▸ ABOUT THIS EXERCISE
State how many lines in the rows below contain the string "record", matching case exactly, and reply with only that number.

————————

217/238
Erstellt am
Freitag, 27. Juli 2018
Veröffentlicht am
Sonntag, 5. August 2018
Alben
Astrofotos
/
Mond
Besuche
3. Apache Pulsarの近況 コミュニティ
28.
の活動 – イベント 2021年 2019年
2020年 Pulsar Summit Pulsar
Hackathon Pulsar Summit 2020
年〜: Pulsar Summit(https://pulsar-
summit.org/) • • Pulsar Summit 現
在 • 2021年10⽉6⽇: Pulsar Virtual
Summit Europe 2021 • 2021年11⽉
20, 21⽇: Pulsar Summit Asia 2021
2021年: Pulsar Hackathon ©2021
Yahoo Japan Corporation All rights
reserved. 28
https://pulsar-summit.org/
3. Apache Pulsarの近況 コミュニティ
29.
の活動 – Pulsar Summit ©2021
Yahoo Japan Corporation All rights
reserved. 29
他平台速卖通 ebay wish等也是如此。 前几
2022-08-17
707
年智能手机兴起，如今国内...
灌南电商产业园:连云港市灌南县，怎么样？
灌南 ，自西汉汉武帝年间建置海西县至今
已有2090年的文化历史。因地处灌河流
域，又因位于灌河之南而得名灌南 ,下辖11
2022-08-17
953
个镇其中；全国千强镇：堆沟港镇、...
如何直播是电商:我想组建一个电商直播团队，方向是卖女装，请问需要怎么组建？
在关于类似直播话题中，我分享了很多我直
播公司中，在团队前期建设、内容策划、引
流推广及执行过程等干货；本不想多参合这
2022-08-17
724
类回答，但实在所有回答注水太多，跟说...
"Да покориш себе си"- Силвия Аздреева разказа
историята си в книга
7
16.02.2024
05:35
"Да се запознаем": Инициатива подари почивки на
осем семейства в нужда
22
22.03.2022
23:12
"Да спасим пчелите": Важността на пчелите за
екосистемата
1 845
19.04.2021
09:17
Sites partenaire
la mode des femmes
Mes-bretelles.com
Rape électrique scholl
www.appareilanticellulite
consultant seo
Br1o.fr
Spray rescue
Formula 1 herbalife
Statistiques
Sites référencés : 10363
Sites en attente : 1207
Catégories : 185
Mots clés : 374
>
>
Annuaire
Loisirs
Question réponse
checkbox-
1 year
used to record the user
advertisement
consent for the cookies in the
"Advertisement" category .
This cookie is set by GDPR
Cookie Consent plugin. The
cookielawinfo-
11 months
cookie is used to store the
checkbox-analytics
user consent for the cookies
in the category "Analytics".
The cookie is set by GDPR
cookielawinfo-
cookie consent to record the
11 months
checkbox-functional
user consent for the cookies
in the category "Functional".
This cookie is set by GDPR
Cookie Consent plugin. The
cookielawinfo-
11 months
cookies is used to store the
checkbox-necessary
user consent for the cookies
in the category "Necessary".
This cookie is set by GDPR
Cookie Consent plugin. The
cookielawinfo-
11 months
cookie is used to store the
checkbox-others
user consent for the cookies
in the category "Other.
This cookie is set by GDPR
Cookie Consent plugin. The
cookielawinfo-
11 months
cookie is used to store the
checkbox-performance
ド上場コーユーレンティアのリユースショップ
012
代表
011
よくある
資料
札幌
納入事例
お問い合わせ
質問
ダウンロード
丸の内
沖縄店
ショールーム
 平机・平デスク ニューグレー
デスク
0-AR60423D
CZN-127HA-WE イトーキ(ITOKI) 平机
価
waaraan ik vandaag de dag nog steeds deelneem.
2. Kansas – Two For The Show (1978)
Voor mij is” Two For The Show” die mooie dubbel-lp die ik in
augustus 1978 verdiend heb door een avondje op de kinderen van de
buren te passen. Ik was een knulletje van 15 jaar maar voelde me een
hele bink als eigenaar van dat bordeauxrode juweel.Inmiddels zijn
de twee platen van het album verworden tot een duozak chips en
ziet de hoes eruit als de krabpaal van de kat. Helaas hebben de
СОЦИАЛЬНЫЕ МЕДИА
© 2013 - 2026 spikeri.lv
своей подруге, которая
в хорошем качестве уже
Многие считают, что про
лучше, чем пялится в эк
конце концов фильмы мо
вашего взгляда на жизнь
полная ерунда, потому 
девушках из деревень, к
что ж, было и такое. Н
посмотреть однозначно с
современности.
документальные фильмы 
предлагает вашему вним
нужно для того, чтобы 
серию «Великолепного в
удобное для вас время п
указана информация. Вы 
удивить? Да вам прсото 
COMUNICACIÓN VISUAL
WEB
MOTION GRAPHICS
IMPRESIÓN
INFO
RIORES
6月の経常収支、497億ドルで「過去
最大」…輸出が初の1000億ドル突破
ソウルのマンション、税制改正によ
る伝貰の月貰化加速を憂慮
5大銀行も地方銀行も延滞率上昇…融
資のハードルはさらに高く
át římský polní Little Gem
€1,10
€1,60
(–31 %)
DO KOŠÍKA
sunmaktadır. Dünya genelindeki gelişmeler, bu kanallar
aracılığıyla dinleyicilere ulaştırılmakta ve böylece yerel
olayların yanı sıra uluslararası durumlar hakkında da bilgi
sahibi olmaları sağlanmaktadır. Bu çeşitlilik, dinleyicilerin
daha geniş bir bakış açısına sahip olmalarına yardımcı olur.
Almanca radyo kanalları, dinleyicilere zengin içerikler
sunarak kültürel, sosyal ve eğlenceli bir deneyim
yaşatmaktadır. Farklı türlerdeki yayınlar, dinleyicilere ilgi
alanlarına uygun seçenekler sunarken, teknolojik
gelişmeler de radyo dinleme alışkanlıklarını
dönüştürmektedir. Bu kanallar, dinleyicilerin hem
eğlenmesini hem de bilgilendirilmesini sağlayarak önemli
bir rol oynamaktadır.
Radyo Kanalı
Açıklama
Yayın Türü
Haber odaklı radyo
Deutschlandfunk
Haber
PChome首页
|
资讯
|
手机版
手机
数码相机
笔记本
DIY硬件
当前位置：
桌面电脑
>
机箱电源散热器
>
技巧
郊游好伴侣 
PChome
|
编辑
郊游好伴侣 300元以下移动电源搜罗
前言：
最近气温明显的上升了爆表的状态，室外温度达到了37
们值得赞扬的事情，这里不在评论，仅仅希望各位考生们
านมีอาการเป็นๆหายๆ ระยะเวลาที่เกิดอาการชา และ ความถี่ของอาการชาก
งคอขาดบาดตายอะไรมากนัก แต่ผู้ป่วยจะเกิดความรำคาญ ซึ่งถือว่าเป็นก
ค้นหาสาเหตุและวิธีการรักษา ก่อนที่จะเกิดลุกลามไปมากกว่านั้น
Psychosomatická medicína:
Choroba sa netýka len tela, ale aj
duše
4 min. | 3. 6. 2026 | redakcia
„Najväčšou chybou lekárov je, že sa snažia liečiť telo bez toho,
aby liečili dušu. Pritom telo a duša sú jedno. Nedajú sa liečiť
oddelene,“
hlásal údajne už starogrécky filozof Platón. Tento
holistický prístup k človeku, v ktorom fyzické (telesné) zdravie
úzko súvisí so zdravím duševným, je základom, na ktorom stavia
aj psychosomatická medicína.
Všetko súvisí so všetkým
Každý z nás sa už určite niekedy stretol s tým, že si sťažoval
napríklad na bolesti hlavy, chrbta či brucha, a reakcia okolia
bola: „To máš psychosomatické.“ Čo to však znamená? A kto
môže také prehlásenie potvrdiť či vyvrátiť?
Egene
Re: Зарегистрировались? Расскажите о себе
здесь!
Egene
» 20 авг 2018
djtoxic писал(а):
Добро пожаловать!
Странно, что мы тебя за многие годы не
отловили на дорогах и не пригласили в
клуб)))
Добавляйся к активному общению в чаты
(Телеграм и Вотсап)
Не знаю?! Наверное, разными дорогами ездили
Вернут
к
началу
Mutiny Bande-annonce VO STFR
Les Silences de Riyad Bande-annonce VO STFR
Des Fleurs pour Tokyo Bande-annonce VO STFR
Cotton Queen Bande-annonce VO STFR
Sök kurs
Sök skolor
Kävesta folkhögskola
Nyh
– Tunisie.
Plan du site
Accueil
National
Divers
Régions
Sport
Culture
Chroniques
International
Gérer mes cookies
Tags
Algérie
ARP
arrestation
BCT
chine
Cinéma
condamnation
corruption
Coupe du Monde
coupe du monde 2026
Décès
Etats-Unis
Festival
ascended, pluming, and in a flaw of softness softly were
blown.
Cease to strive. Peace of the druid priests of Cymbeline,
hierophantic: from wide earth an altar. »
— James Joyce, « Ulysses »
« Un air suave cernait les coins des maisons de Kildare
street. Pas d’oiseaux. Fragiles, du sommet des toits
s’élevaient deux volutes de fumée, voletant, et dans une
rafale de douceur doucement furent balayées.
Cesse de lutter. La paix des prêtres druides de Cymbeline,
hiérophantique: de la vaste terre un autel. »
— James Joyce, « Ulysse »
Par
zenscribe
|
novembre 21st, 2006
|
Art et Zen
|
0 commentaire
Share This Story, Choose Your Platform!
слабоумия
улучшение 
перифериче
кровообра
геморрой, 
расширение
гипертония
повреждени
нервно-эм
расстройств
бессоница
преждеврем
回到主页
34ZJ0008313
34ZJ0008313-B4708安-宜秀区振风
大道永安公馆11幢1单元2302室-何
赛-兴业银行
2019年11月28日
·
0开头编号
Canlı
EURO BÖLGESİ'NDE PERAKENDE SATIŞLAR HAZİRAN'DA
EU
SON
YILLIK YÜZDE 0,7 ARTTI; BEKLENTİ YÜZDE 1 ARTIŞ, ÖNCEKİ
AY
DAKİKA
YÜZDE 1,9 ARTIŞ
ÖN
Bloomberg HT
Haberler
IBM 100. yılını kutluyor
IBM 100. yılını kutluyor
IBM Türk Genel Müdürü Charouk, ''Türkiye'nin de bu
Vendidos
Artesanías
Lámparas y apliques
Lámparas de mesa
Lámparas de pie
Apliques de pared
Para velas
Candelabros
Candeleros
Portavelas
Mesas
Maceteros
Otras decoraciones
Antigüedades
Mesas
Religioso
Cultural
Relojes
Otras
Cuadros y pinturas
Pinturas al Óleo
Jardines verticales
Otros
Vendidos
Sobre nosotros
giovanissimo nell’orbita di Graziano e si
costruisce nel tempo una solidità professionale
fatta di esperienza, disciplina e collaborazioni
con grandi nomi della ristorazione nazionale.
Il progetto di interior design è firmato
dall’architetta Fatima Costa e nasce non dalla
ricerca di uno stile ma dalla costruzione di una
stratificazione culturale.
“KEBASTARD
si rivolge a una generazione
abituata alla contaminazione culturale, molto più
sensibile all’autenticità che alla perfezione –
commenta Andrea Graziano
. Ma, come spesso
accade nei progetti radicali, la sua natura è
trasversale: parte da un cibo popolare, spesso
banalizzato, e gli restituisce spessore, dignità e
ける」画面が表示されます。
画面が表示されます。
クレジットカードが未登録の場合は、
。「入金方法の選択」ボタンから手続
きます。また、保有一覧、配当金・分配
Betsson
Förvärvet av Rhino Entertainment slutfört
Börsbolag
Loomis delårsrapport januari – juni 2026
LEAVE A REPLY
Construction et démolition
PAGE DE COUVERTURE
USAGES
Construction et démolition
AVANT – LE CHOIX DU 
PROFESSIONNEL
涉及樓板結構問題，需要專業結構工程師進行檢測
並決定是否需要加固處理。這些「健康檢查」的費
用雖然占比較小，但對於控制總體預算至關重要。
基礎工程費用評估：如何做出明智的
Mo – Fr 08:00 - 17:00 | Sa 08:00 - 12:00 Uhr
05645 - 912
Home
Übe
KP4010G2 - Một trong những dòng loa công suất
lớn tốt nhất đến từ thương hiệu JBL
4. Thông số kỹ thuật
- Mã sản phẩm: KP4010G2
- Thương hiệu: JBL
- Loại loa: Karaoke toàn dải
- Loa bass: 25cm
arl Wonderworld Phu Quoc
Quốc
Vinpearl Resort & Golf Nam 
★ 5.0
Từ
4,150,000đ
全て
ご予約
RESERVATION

————————

▸ SOLUTION FOR THIS PROBLEM
2